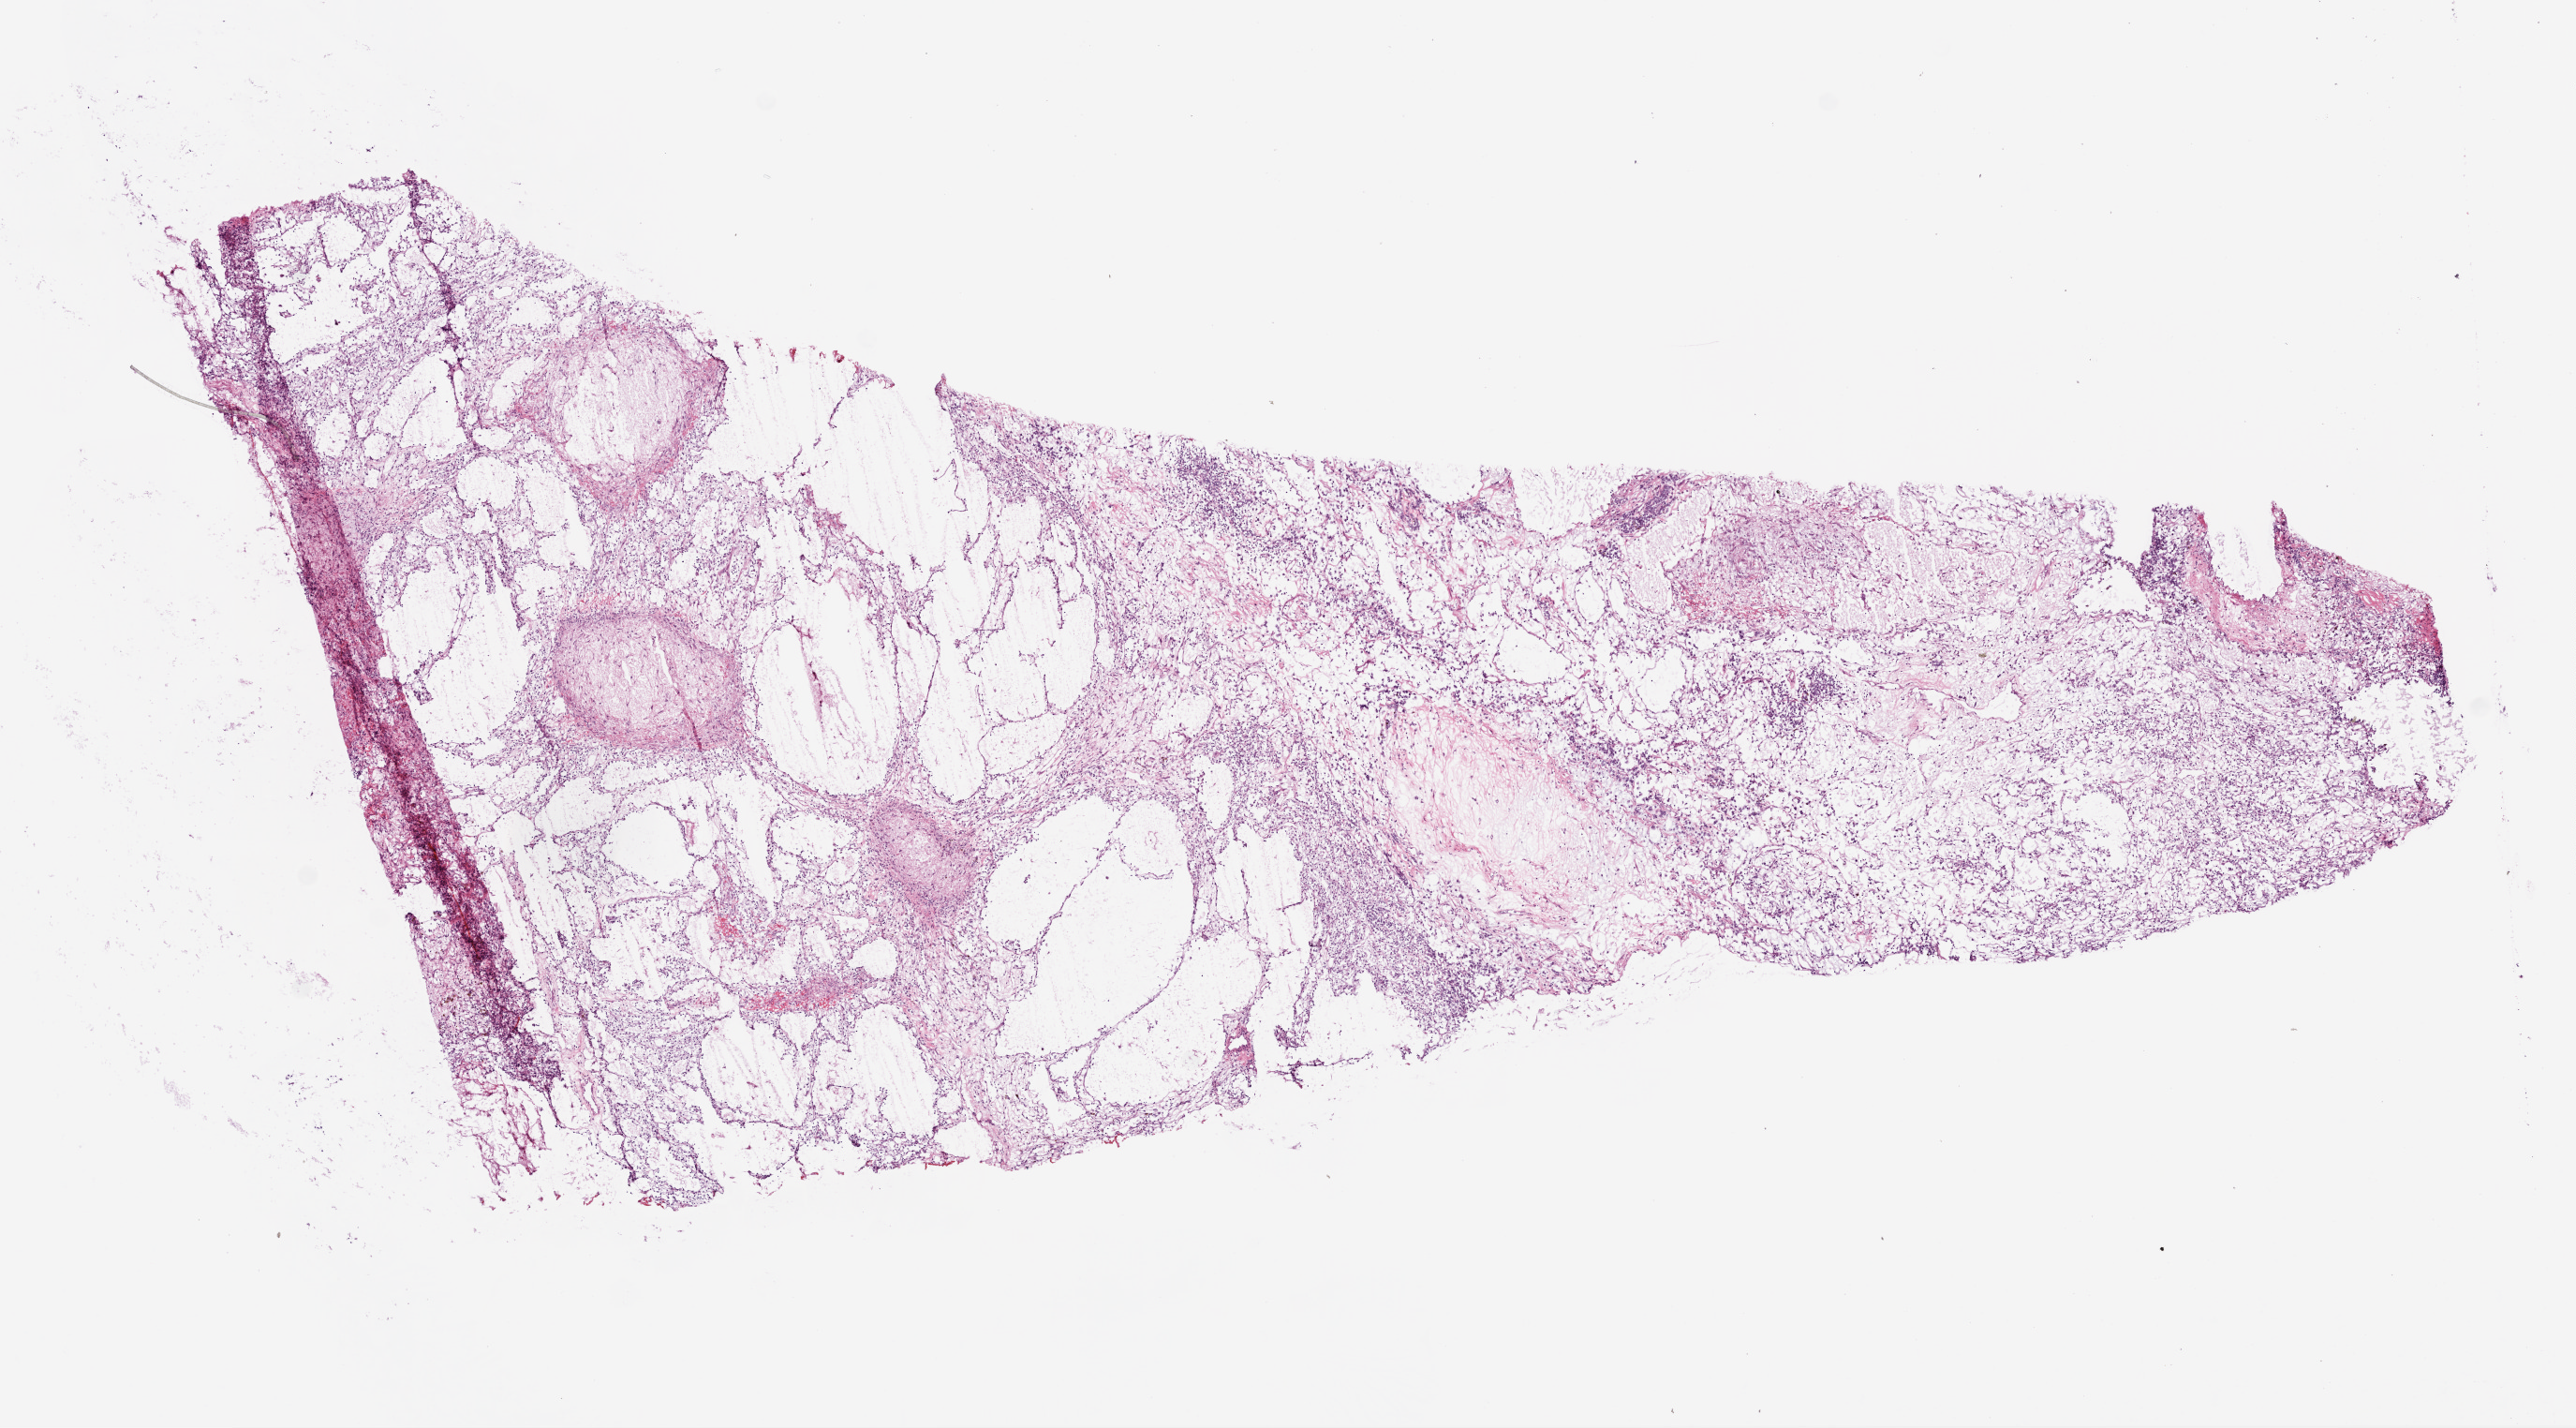
Whole-slide histology image, H&E-stained — whole scanned area (about 11.0 x 6.1 mm, slide scanned at 20x) shown as a low-resolution overview. Frozen section from the bottom of the tissue portion. Kidney, primary tumour sample. Patient: male, age at initial diagnosis 62 years. Histologic grade: G2 (moderately differentiated). Pathologist review of this section (percent, as recorded): tumour cells 90%, tumour nuclei 75%, normal cells 0%, stromal cells 10%, necrosis 0%.
- AJCC pathologic stage: II (7th edition)
- diagnosis: Clear cell adenocarcinoma, NOS
- TNM: T2a NX M0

» **The problem**:
When you repeat the listing, keep it exact and leave the pictures behind.

» **Answer to the problem**:
Whole-slide histology image, H&E-stained — whole scanned area (about 11.0 x 6.1 mm, slide scanned at 20x) shown as a low-resolution overview. Frozen section from the bottom of the tissue portion. Kidney, primary tumour sample. Patient: male, age at initial diagnosis 62 years. Histologic grade: G2 (moderately differentiated). Pathologist review of this section (percent, as recorded): tumour cells 90%, tumour nuclei 75%, normal cells 0%, stromal cells 10%, necrosis 0%.
- AJCC pathologic stage: II (7th edition)
- diagnosis: Clear cell adenocarcinoma, NOS
- TNM: T2a NX M0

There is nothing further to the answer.